The solid lines in Fig. B1 show the power spectra for the leading five PCs, and these should be compared to the dashed lines that indicate the ensemble mean from the forward model, with 95% confidence limits shaded gray. It can be seen that the power spectra derived directly from the data are within the estimated confidence levels for the leading five principal components, indicating that the linear model can reproduce the frequency statistics of the distribution well. The large uncertainty range in the power spectra indicates that even the statistics of 1100-yr segments can be very variable and each segment may not fully represent all the frequencies of natural variability. Figure B2 shows the same for the domain means of SST, sea surface salinity (SSS), temperature and salinity at a depth of 1500 m, and the MOI. It is not surprising to see that the linear model is better at representing the variability of the deep ocean than the surface layers. The lower panel of Fig. B2 indicates that not all of the MOI variability is completely represented by the linear model. Also seen is the similarity of the spectra for MOI_{GCM} and MOI_{recon} for periods greater than about 20 yr, except for the 25-yr spectral peak which is missing in MOI_{recon}. These differences will limit the skill of the linear model to predict the overturning indices.

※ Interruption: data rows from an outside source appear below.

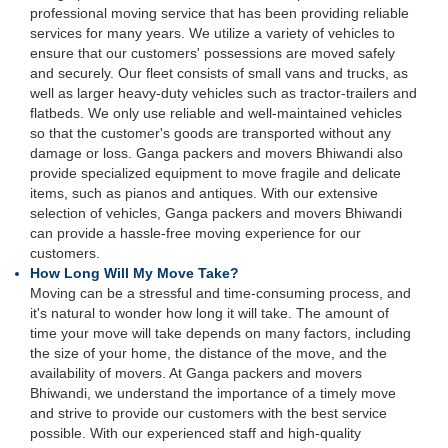
professional moving service that has been providing reliable
services for many years. We utilize a variety of vehicles to
ensure that our customers' possessions are moved safely
and securely. Our fleet consists of small vans and trucks, as
well as larger heavy-duty vehicles such as tractor-trailers and
flatbeds. We only use reliable and well-maintained vehicles
so that the customer's goods are transported without any
damage or loss. Ganga packers and movers Bhiwandi also
provide specialized equipment to move fragile and delicate
items, such as pianos and antiques. With our extensive
selection of vehicles, Ganga packers and movers Bhiwandi
can provide a hassle-free moving experience for our
customers.
How Long Will My Move Take?
Moving can be a stressful and time-consuming process, and
it's natural to wonder how long it will take. The amount of
time your move will take depends on many factors, including
the size of your home, the distance of the move, and the
availability of movers. At Ganga packers and movers
Bhiwandi, we understand the importance of a timely move
and strive to provide our customers with the best service
possible. With our experienced staff and high-quality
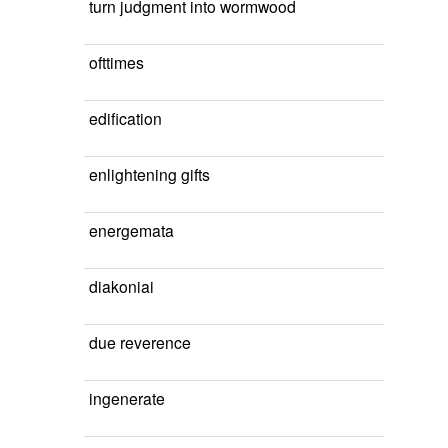
turn judgment into wormwood
ofttimes
edification
enlightening gifts
energemata
diakoniai
due reverence
ingenerate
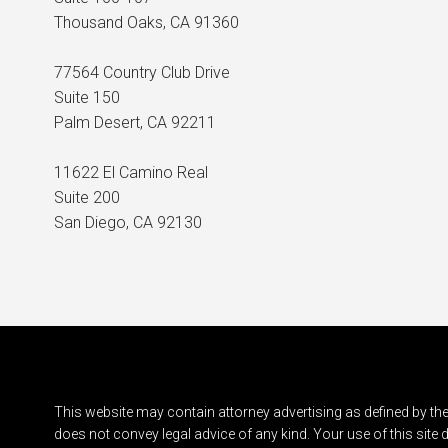
Thousand Oaks, CA 91360
77564 Country Club Drive
Suite 150
Palm Desert, CA 92211
11622 El Camino Real
Suite 200
San Diego, CA 92130
This website may contain attorney advertising as defined by the
does not convey legal advice of any kind. Your use of this site 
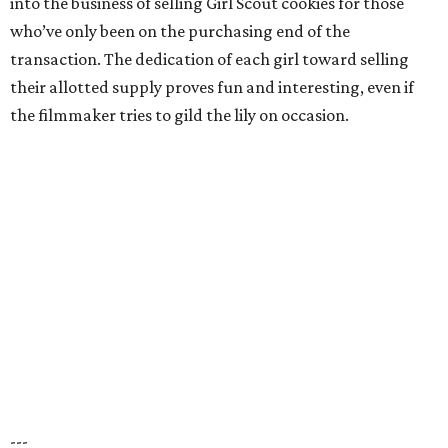
into the business of selling Girl Scout cookies for those
who’ve only been on the purchasing end of the
transaction. The dedication of each girl toward selling
their allotted supply proves fun and interesting, even if
the filmmaker tries to gild the lily on occasion.
---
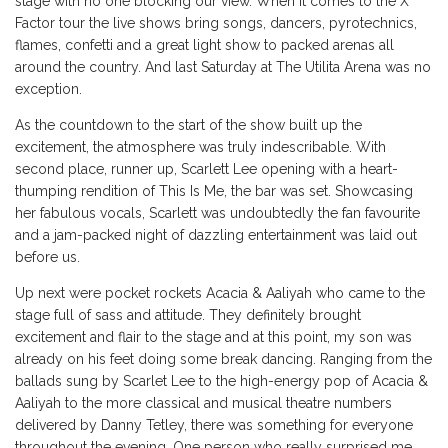
stage with no one blocking our view. When it comes to the X
Factor tour the live shows bring songs, dancers, pyrotechnics,
flames, confetti and a great light show to packed arenas all
around the country. And last Saturday at The Utilita Arena was no
exception.
As the countdown to the start of the show built up the
excitement, the atmosphere was truly indescribable. With
second place, runner up, Scarlett Lee opening with a heart-
thumping rendition of This Is Me, the bar was set. Showcasing
her fabulous vocals, Scarlett was undoubtedly the fan favourite
and a jam-packed night of dazzling entertainment was laid out
before us.
Up next were pocket rockets Acacia & Aaliyah who came to the
stage full of sass and attitude. They definitely brought
excitement and flair to the stage and at this point, my son was
already on his feet doing some break dancing. Ranging from the
ballads sung by Scarlet Lee to the high-energy pop of Acacia &
Aaliyah to the more classical and musical theatre numbers
delivered by Danny Tetley, there was something for everyone
throughout the evening. One person who really surprised me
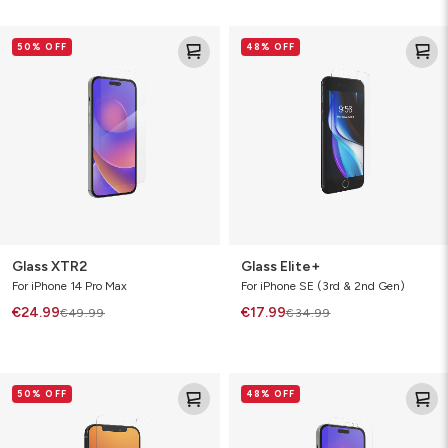
Glass
Glass
50% OFF
48% OFF
XTR2
Elite+
Glass XTR2
Glass Elite+
For iPhone 14 Pro Max
For iPhone SE (3rd & 2nd Gen)
€24.99
€17.99
€49.99
€34.99
Glass
Glass
50% OFF
48% OFF
Elite
Elite
VisionGuard+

##### Considering Gaussianity

If a Gaussian white-noise-forced linear model is a good representation of our system, then the statistics of *x* should be Gaussian, but it is found that (only) the leading two PCs have significantly non-Gaussian skewness. This could be an indication of nonlinear processes that are not well represented by Gaussian white noise or due to the low-frequency variability (Fig. B1) found in these two leading PCs that is not fully sampled in the 1100 years of analyzed data. As a further check we examined the statistics of different segments of the stochastically forced forward model described above and found significantly non-Gaussian skewness for the leading two PCs in many segments. The statistics were only Gaussian if the segment considered was long enough to capture enough cycles of the coherent oscillation. Even so, the skewness of the real PC1 is outside the 95% confidence limits derived from the forward model (not shown). Non-Gaussianity is possible if the noise is multiplicative rather than additive (e.g., Sura and Sardeshmukh 2008), but this is a small caveat on our results.

## Footnotes

*Corresponding author address:* Ed Hawkins, Dept. of Meteorology, University of Reading, Reading, RG6 6BB, United Kingdom. Email: e.hawkins@reading.ac.uk

^{2}

Note that, although Farrell and Ioannou (2001) argue that EOFs may not be the optimal choice for investigating nonnormal growth, we find that they describe the system adequately for our purposes.

^{3}

The linear model should not be expected to predict the variability over time scales of a few years, which is dominated by the Ekman response to atmospheric variability. This correlation increases to 0.94 if the MOI has a 30-yr filter applied, rather than the 10-yr filter used throughout this study. The correlation is 0.70 using just the leading two PCs.

^{4}

Note, though, that the MOC index used by Collins and Sinha (2003) is different—they used annual means of the overturning at 45°N and 670-m depth, and subtracted off the Ekman part of the overturning, which is likely to enhance skill.

^{5}

Note that in Tziperman et al. (2008) the quadratic and variance norms are identical, as they do not include a weighting owing to a contribution to local density in their EOF estimation. We will focus on the variance norm in particular to more directly compare to Tziperman et al. (2008), but the results for the quadratic norm are very similar.

^{6}

Note again that the sign of the anomaly is arbitrary.